#### PAGE EXTRACT:
● ● ● ● ●
All of Vast.ai’s pre-made Serverless templates use SSL by default. If you want to disable it, you can add -e USE_SSL=false to the Docker options in your copy of the template. The Serverless Engine will automatically adjust the instance URL to enable or disable SSL as needed.
  1. Download Vast AI’s certificate from here.
  2. In the Python environment where you’re running the client script, execute the following command: python3 -m certifi
  3. The command in step 2 will print the path to a file where certificates are stored. Append Vast AI’s certificate to that file using the following command: cat jvastai_root.cer >> PATH/TO/CERT/STORE
  4. You may need to run the above command with sudo if you are not running Python in a virtual environment.
This process only adds Vast AI’s TLS certificate as a trusted certificate for Python clients. For non-Python clients, you’ll need to add the certificate to the trusted certificates for that specific client. If you encounter any issues, feel free to contact us on support chat for assistance.
1

Running client.py

In client.py, we are first sending a POST request to the /route/ endpoint. This sends a request to the serverless engine asking for a ready worker, with a payload that looks like:
Javascript
route_payload = {
        "endpoint": "endpoint_name",
        "api_key":  "your_serverless_api_key",
        "cost": COST,
    }
The cost input here tells the serverless engine how much workload to expect for this request, and is not related to credits on a Vast.ai account. The engine will reply with a valid worker address, where client.py then calls the /v1/completions endpoint with the authentication data returned by the serverless engine and the user’s model input text as the payload.
JSON
{
    "auth_data": {
        "cost": 256.0,
        "endpoint": "endpoint_name",
        "reqnum": "req_num",
        "signature": "signature",
        "url": "worker_address"
● ● ● ● ●
#### PROVIDED INFORMATION:
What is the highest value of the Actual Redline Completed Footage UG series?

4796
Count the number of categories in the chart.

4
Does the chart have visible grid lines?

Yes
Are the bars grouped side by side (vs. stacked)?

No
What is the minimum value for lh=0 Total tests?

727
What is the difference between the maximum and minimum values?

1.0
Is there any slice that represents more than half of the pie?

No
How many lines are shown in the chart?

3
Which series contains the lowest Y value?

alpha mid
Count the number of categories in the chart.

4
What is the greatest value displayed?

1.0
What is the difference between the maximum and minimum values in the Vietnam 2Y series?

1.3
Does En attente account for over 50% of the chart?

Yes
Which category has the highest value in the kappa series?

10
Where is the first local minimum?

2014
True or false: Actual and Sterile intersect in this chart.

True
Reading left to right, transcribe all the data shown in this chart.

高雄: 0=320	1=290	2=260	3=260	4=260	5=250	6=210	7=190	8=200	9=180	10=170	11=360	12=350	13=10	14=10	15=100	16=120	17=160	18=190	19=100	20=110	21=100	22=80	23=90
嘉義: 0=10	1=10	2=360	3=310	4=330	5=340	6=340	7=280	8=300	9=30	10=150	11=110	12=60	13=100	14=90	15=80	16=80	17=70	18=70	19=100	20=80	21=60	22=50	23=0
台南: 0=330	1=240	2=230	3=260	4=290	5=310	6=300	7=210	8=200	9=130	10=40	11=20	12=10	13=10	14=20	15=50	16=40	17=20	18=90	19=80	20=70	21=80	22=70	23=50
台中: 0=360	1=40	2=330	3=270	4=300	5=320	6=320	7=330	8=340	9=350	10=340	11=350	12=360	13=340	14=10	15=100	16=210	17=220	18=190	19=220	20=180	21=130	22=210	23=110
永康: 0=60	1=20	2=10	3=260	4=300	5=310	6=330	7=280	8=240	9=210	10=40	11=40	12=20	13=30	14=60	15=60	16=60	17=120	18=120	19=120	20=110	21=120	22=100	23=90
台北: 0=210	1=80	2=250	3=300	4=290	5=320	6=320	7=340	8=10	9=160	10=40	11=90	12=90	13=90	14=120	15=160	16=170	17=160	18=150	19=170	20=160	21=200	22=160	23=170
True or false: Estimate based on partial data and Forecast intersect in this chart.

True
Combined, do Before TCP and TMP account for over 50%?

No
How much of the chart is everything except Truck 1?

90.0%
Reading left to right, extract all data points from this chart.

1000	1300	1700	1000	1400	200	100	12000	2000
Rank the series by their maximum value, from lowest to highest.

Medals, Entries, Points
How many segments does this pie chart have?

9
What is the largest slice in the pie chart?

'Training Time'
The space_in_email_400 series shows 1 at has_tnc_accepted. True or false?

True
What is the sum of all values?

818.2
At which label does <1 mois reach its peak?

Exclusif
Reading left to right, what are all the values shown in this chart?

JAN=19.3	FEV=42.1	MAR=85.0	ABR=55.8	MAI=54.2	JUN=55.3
● ● ● ● ●
#### QUESTIONS TO ANSWER:
A. Answer these from the Vast.ai Serverless extract:
(i) What can be added to the Docker options in a copy of a template to disable SSL?
(ii) What command prints the path to the file where certificates are stored?
(iii) What does the cost input tell the serverless engine?
B. Reproduce word for word the part of the Vast.ai Serverless extract that opens with the words containing "This process only" and closes with "chat for assistance.".

#### RESULTS FOR THE EXERCISE:
A.
(i) -e USE_SSL=false
(ii) python3 -m certifi
(iii) How much workload to expect for the request.

B.
This process only adds Vast AI’s TLS certificate as a trusted certificate for Python clients. For non-Python clients, you’ll need to add the certificate to the trusted certificates for that specific client. If you encounter any issues, feel free to contact us on support chat for assistance.